(Collected data)

┌──

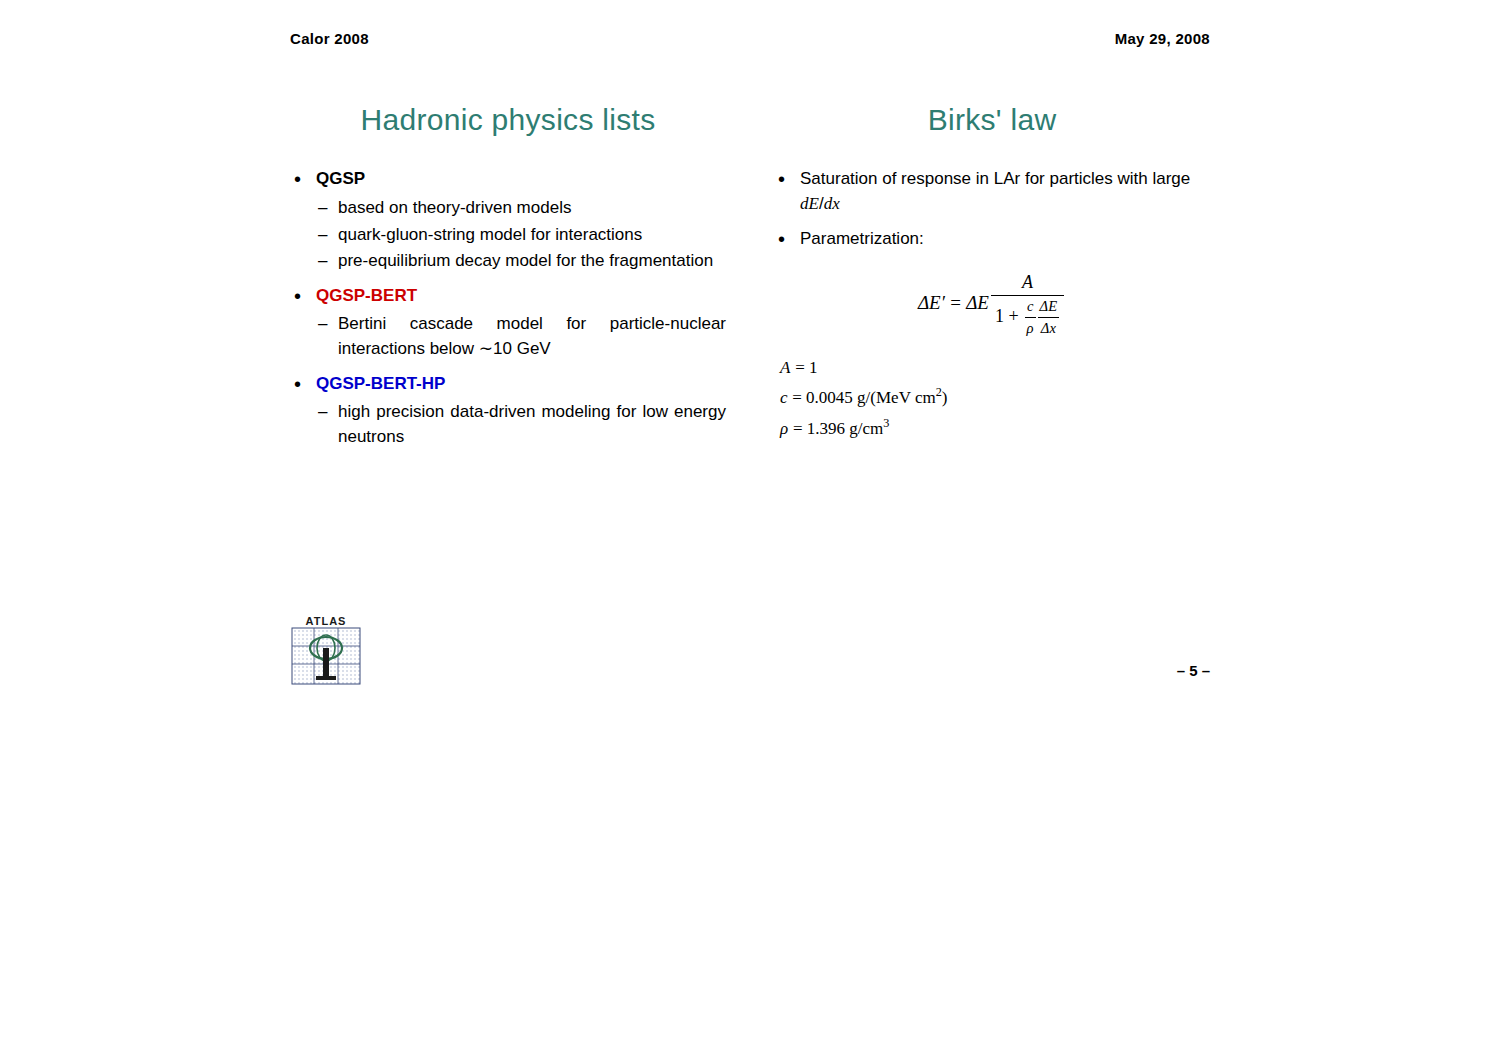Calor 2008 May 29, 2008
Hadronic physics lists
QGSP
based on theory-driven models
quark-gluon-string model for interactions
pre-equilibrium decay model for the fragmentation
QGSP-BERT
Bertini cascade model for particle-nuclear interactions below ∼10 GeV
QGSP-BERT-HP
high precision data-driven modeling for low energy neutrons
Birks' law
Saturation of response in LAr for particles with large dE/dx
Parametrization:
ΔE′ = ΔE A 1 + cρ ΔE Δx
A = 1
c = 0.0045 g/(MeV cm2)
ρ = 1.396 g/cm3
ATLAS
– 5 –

└──

What to do:
Once the pictures are set aside, repeat the data above exactly as written.

Answer box:
Calor 2008 May 29, 2008
Hadronic physics lists
QGSP
based on theory-driven models
quark-gluon-string model for interactions
pre-equilibrium decay model for the fragmentation
QGSP-BERT
Bertini cascade model for particle-nuclear interactions below ∼10 GeV
QGSP-BERT-HP
high precision data-driven modeling for low energy neutrons
Birks' law
Saturation of response in LAr for particles with large dE/dx
Parametrization:
ΔE′ = ΔE A 1 + cρ ΔE Δx
A = 1
c = 0.0045 g/(MeV cm2)
ρ = 1.396 g/cm3
ATLAS
– 5 –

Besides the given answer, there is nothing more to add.